Records
══════════════════════════════

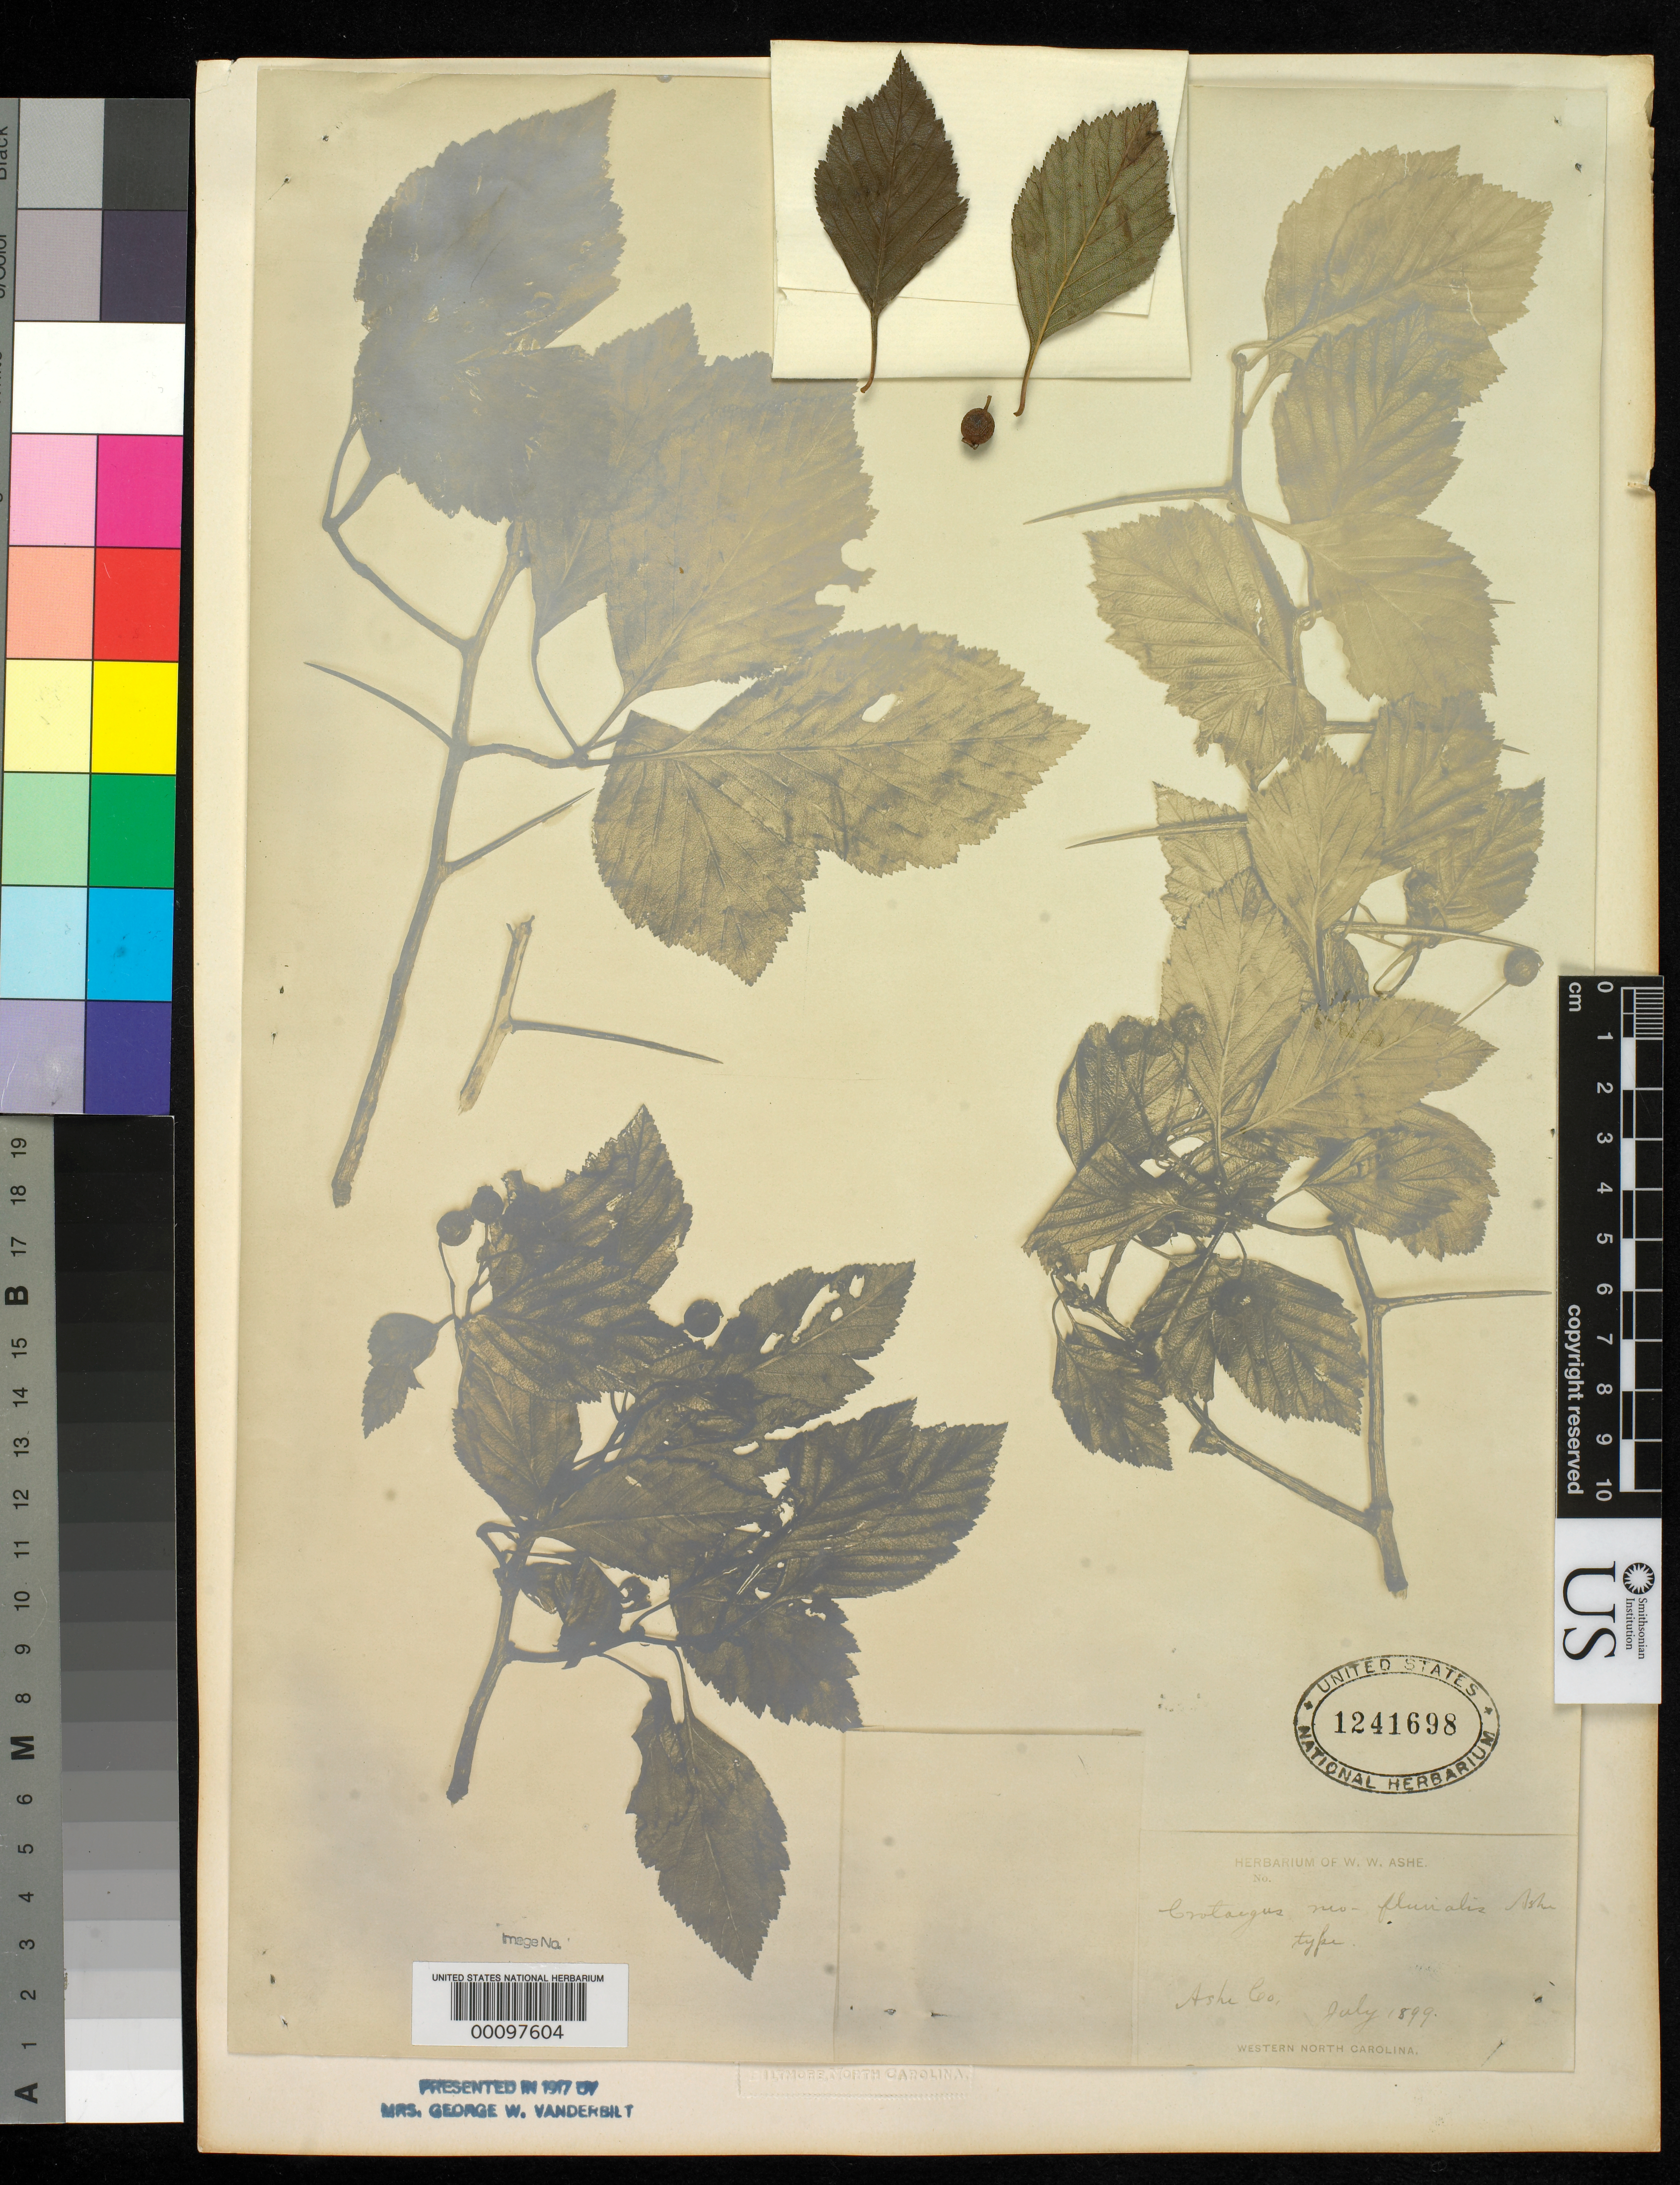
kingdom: Plantae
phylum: Tracheophyta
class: Magnoliopsida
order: Rosales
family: Rosaceae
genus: Crataegus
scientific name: Crataegus neo-fluvialis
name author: Ashe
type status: Type Fragment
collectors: W. W. Ashe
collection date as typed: Jul 1899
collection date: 1899-07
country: United States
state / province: North Carolina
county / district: Ashe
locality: Western North Carolina.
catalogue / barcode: US 1241698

══════════════════════════════

Extract every line of the data above word for word, without the pictures.

kingdom: Plantae
phylum: Tracheophyta
class: Magnoliopsida
order: Rosales
family: Rosaceae
genus: Crataegus
scientific name: Crataegus neo-fluvialis
name author: Ashe
type status: Type Fragment
collectors: W. W. Ashe
collection date as typed: Jul 1899
collection date: 1899-07
country: United States
state / province: North Carolina
county / district: Ashe
locality: Western North Carolina.
catalogue / barcode: US 1241698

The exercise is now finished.